A ela são atribuídas diferentes metáforas; todas, quando pensadas, revelam-se meio positivas, meio autoajuda. Aos percalços cruéis e deceptivos ao longo do caminho, creditam sempre o lado benfazejo e construtivo da experiência. Isso não nego, mas duvido. Duvido sempre, a ponto de cair na mesmice, reproduzir clichês, fazer comparações, revoltar-me contra os céus tal aquela personagem que, tomada por ódio e desespero, perguntou ao Altíssimo por que ele dispensa sorrisos e bênçãos ao vis enquanto golpeia e lança ódio e miséria aos que buscam alguma retidão.
Procuro, mas não encontro respostas. As metáforas, caro leitor, oscilam entre o grande espetáculo que é a vida, no qual interpretamos diferentes papéis, diferentes cenas, e o trem. Muitos sugerem atos cômicos e leves, contudo, penso que o trágico se impõe, até mesmo porque já nos habituamos ao drama, digerindo-o quotidianamente, e, como nos acostumamos a tudo, vemos nele algo risível, e divertimo-nos com nossa própria miséria.
O trem. Eis aí uma metáfora insistentemente (não gosto dessas palavras longas, mas, às vezes, face ao tédio, fazem-se necessárias) atribuída à vida que escorre por entre os vãos dos dedos.
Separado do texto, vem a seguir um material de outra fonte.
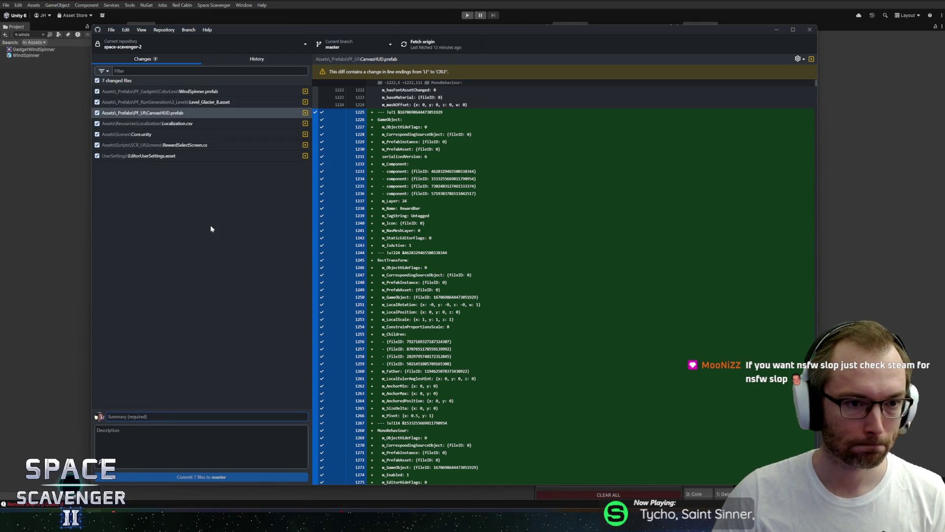
left_click(194, 105)
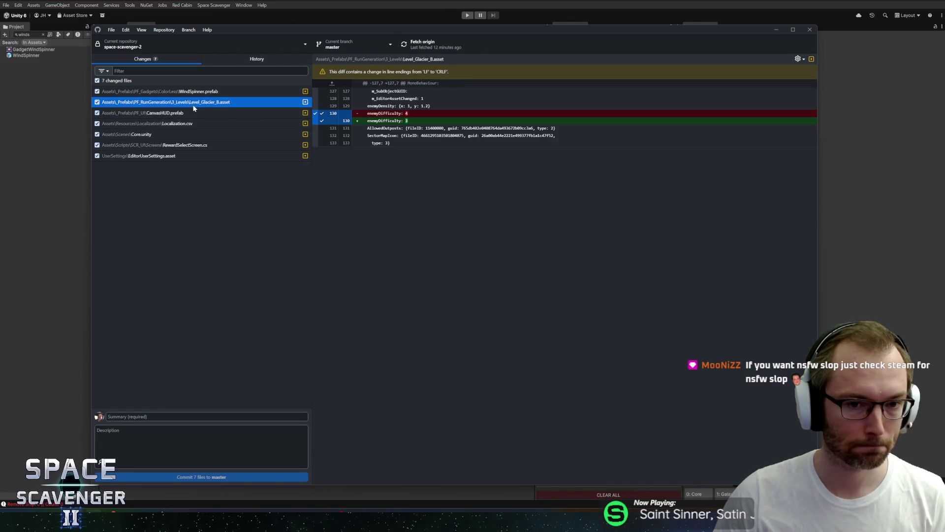
left_click(191, 113)
left_click(184, 123)
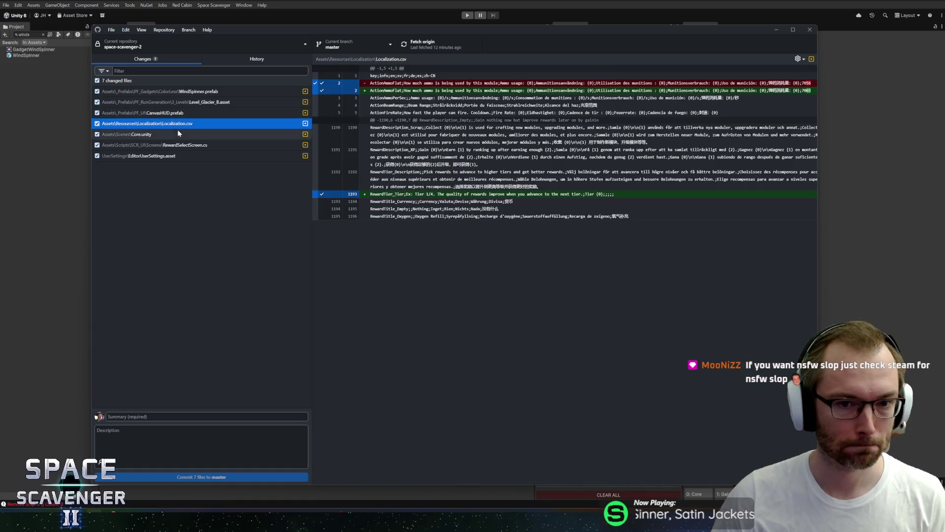
left_click(178, 134)
left_click(180, 144)
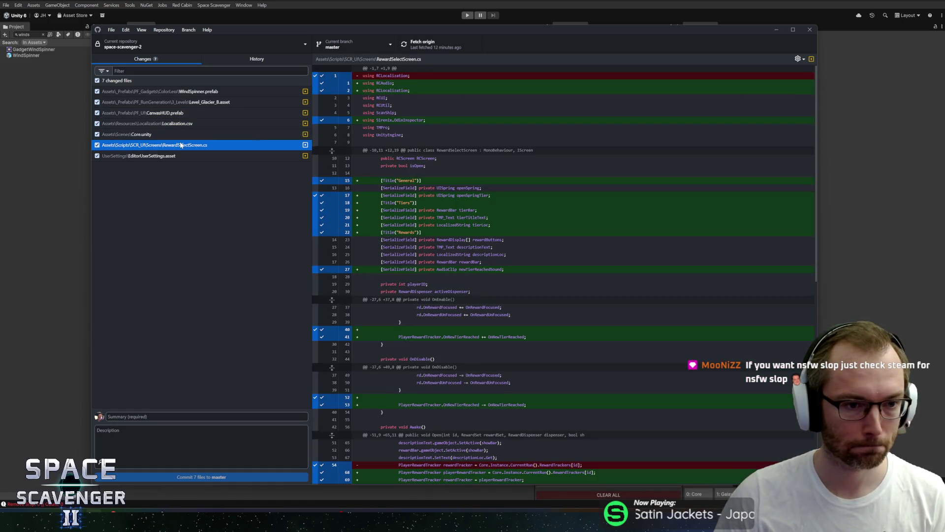
left_click(181, 156)
left_click(183, 149)
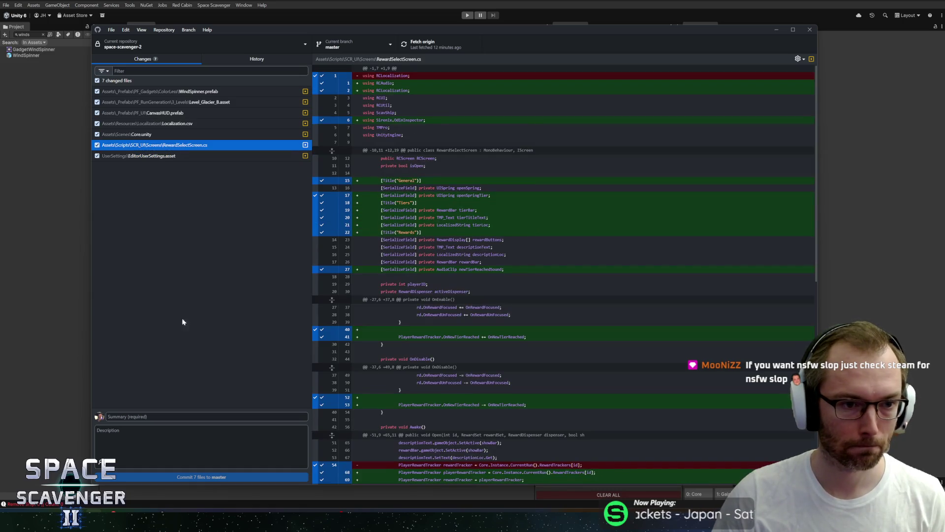
Commit the six reward-tier files to master, leaving WindSpinner.prefab out.
left_click(167, 417)
type("Add")
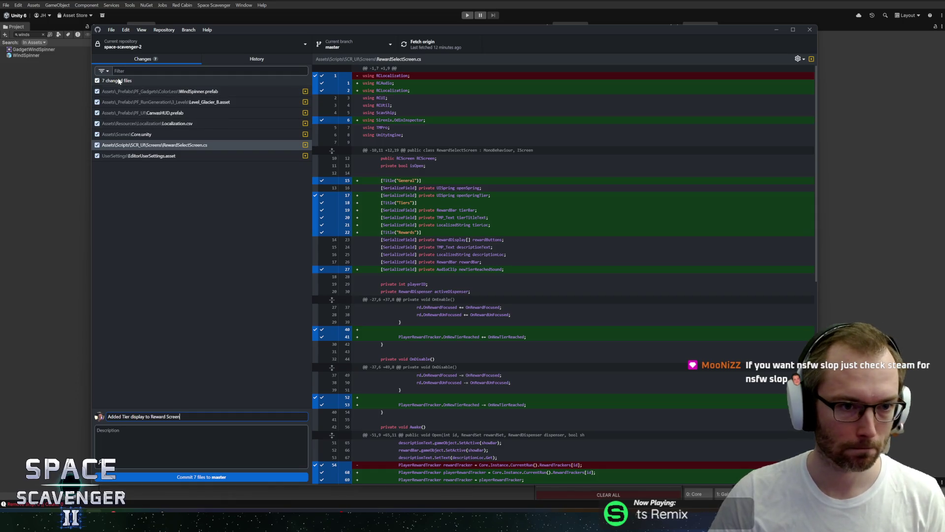
left_click(97, 91)
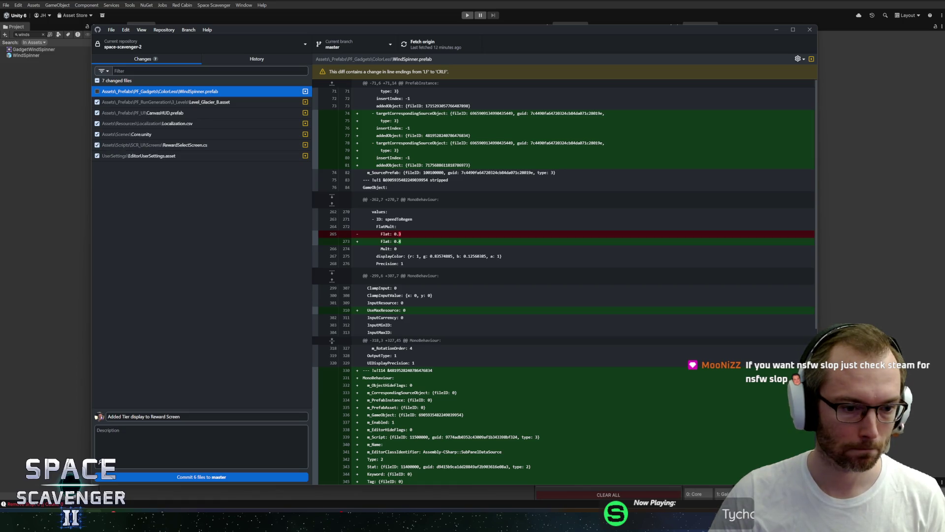
left_click(190, 476)
Commit WindSpinner.prefab as 'Added subpanels to WindSpinner gadget + small buff' and push to origin.
left_click(97, 81)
Em uma estação qualquer nos aventuramos na viagem; subimos no trem e ali sentamo-nos com certa timidez. Habituamo-nos ao vagão, trocamos palavras com os passageiros ao lado, rimos, choramos ao ouvir alguma historieta. Cansamo-nos um pouco e decidimos caminhar entre os vagões, deparamo-nos com rostos diferentes. Encantamo-nos com os novos passageiros, as novas histórias, revoltamo-nos com outras por não compreendê-las, mas, dizem-nos, Ele assim o quis, nada podemos fazer. Cabe a nós algum conformismo. A revolta, dizem, não nos leva a lugar algum. Um ou outro mais introspectivo sente nisso tudo um cheiro de Leibniz, ridiculariza-o com Voltaire, muda de vagão. Outros, olham para Brasília - se o trem, evidentemente, move-se em território tupiniquim -, e não veem saída outra que descer na próxima estação, mas hesitam e se conformam. Não se revoltam (e eles são muitos)!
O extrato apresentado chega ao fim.